While I was alarmed by dry, cracked soil within my raised beds, I know that sweat, digger and andrenid bees all nest underground in compacted soils or within leaf litter, hence the latter’s value as garden mulch. Messy is okay. And since wildlife in general uses dead wood for habitat, we have a wonderful excuse for leaving some plants less pruned than we might otherwise.
A lone, luminescent blue dragonfly erratically sliced the air jetting here and there. I hoped that it, along with the large swarms we saw in June skies, were helping by snatching mosquitoes.
Earlier in the week, I noticed smaller pollinators dipping into the container of water I had put out and wondered if it was also visited by the dragonfly. Thereafter, additional water bowls were added throughout the yard to encourage and support this need of pollinators.

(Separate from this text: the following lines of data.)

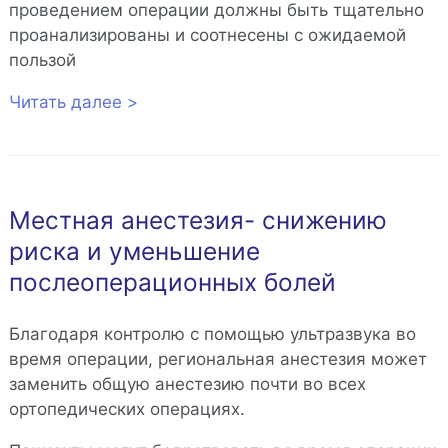
проведением операции должны быть тщательно
проанализированы и соотнесены с ожидаемой
пользой
Читать далее >
Местная анестезия- снижению
риска и уменьшение
послеоперационных болей
Благодаря контролю с помощью ультразвука во
время операции, региональная анестезия может
заменить общую анестезию почти во всех
ортопедических операциях.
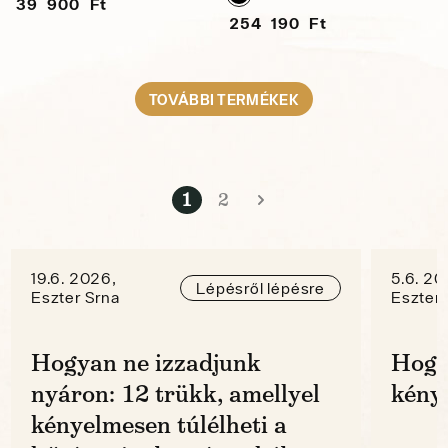
39 900 Ft
254 190 Ft
TOVÁBBI TERMÉKEK
1
2
19.6. 2026,
5.6. 20
Lépésről lépésre
Eszter Srna
Eszter 
Hogyan ne izzadjunk
Hogy
nyáron: 12 trükk, amellyel
kénye
kényelmesen túlélheti a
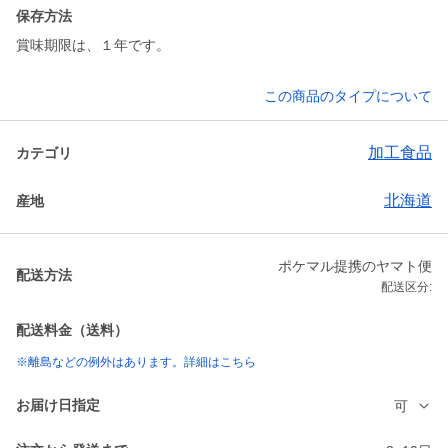
保存方法
賞味期限は、１年です。
この商品のタイプについて
加工食品
カテゴリ
北海道
産地
ポケマル提携のヤマト便
配送方法
配送区分:
配送料金（送料）
※離島などの例外はあります。詳細はこちら
お届け日指定
可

With flowers front yard to back, hummingbirds were sipping nectar from orange flowering zauschneria, lingering red pineleaf penstemon and five different cultivars of agastache. Seeing these tiny, high energy birds also take time to rest upon tree branches remind me to rest between dips into life’s sweet nectar.
Although past their prime, I refrained from pulling sunflowers and orach, AKA Russian spinach from the vegetable garden when I noted birds gathering seeds from the spent plants. The winged ones would then dart to shrubs and small sized trees for safety and to perhaps plan their next swoop downward for food and nourishment. Bluejays took cover in the neighbor’s large, old apple tree. This all spoke to the importance of having a diverse, multi-layered assortment of plants in the landscape for wildlife.
As daylight diminishes, I feel an urgency to spend as much time outside as possible. The evening garden features trumpet shaped blooms of evening primrose and desert four o’clock with hummingbird-like sphinx moths visiting morning glory and honeysuckle vine flowers.
Derry MacBride of the Garden Club of America expresses it well “A garden is only as rich and beautiful as the integral health of the system; pollinators are essential to the system – make your home their home”.